«Степан Квашин ездил на бричке с собрания на собрание, и вид у него был такой хозяйский, словно это он написал Конституцию и теперь следил, все ли ее понимают, как надобно».
Протокол поручили вести Якову Свиридову. Инструктор райкома сказал ему:
— Прения записывайте, пожалуйста, полнее. Интересные реплики тоже, пожалуйста, записывайте.
Дальше идет протокол собрания, записанный Свиридовым-Колосовым:
«Гр. Горешкова говорит: «Будешь или не будешь делать, товарищ Квашин, самокритику?..» Тов. Квашин говорит: «Я не знаю, товарищ Солонец, как у нас проходит настоящее собрание. Считаю, что это ненормально, и прошу тебя, как представителя райкома, разъяснить данным гражданам». На это тов. Солонец подает реплику и говорит, что требование собрания здоровое и надо говорить под углом самокритики».

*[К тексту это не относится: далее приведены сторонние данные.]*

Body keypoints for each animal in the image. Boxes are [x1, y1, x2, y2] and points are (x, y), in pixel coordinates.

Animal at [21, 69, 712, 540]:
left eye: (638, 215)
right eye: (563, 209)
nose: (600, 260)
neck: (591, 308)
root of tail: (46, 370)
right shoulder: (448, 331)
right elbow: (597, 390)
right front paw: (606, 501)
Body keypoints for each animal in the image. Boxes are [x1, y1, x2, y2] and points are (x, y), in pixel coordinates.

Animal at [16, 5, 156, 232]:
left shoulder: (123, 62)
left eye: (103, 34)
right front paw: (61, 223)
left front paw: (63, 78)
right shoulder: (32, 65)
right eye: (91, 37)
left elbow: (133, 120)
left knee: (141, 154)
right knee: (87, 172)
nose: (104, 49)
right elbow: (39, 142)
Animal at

Тут мы пропускаем две страницы и выписываем речь Анны Тютиковой:
«Ну, я сродственница ему и хоть не часто, а хожу к ним. Сказать, чтобы он пил или что, не скажу, а если выпьет когда, то тихо и благородно. Либо с Утешевым Иваном Егорычем выпьет, либо вон с Макаткиным Андреем. Выпьют и разговаривают меж собой, кого оштрафовать, кому речь какую говорить, какую бумагу в район написать. Но вот, сколь я ни сидела, сколь ни слушала, хоть одно бы словечко про нашу женщину, про дитё, про ясли или что. Говорю ему: «Степан, брюхо-то ты растишь, а народ недовольный: вон в других местах сады детские наладили, родильни, у нас нет ничего. Говорила я тебе это, Степан, много раз говорила, а ты башкой, как бык, мотал: «Бабские, дескать, твои разговоры!» И вот довел себя до того, что сидишь передо всем народом, как мимоза».
Гр. Тютикова говорит, что она оскорбления не делала. На это гр. Корешкова дает реплику и говорит: «Мы все знаем, кого зовут мимозами: это хуже жулика. Продолжай свою речь…»

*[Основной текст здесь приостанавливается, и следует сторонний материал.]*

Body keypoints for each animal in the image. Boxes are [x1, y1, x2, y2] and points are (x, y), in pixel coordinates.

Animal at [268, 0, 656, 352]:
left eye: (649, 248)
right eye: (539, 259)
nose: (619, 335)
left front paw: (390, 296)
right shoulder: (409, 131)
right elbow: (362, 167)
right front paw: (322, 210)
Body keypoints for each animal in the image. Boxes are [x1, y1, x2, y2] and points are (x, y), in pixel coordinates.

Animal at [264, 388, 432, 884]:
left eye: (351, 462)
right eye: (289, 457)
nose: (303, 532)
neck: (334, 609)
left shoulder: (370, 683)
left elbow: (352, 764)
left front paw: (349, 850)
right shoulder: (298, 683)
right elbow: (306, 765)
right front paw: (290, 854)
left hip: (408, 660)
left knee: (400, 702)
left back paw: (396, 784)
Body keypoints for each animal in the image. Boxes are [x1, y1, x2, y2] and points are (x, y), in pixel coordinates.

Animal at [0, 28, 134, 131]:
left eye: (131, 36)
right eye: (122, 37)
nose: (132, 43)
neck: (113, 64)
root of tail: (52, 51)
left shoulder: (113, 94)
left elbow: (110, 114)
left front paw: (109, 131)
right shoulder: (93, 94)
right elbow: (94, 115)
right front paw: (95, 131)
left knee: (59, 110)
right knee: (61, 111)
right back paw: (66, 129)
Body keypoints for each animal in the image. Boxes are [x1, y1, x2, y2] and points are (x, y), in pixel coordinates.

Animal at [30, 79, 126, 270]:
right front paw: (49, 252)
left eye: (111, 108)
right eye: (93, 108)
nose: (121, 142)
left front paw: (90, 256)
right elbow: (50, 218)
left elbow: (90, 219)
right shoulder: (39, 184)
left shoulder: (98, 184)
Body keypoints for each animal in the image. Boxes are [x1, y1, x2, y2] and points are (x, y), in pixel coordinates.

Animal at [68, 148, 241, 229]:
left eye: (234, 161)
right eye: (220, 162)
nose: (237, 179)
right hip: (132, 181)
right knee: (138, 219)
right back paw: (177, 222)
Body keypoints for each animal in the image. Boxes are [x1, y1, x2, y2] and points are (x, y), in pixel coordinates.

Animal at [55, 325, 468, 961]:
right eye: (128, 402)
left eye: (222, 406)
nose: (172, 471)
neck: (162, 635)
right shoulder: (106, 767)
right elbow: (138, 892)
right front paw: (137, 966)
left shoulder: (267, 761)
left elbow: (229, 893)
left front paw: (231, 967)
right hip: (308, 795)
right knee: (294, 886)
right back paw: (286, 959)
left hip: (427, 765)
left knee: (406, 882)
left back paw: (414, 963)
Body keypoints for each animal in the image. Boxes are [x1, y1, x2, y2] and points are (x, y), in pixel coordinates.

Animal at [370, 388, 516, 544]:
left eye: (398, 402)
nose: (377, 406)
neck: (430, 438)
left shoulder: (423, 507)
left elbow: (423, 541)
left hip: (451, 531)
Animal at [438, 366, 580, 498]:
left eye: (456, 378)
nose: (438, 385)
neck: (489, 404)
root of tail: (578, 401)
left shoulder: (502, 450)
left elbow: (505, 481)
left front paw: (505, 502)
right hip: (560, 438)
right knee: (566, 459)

Алексей забивал ящики своего стола рукописями рассказов и очерков, некоторое время хранил их, остро переживая все сокращения, сделанные безжалостными руками газетных работников. Но проходило время — и он с какой-то беспечностью выбрасывал из ящиков все, чем так недавно еще дорожил.
Он берег только то, что было ему, наверно, особенно дорого, — старые, мятые, сложенные вдвое тетрадки, куда он заносил услышанные в деревне песни, острые присловья, неожиданные обороты речи или осевшее в памяти слово из дорогих его сердцу книг.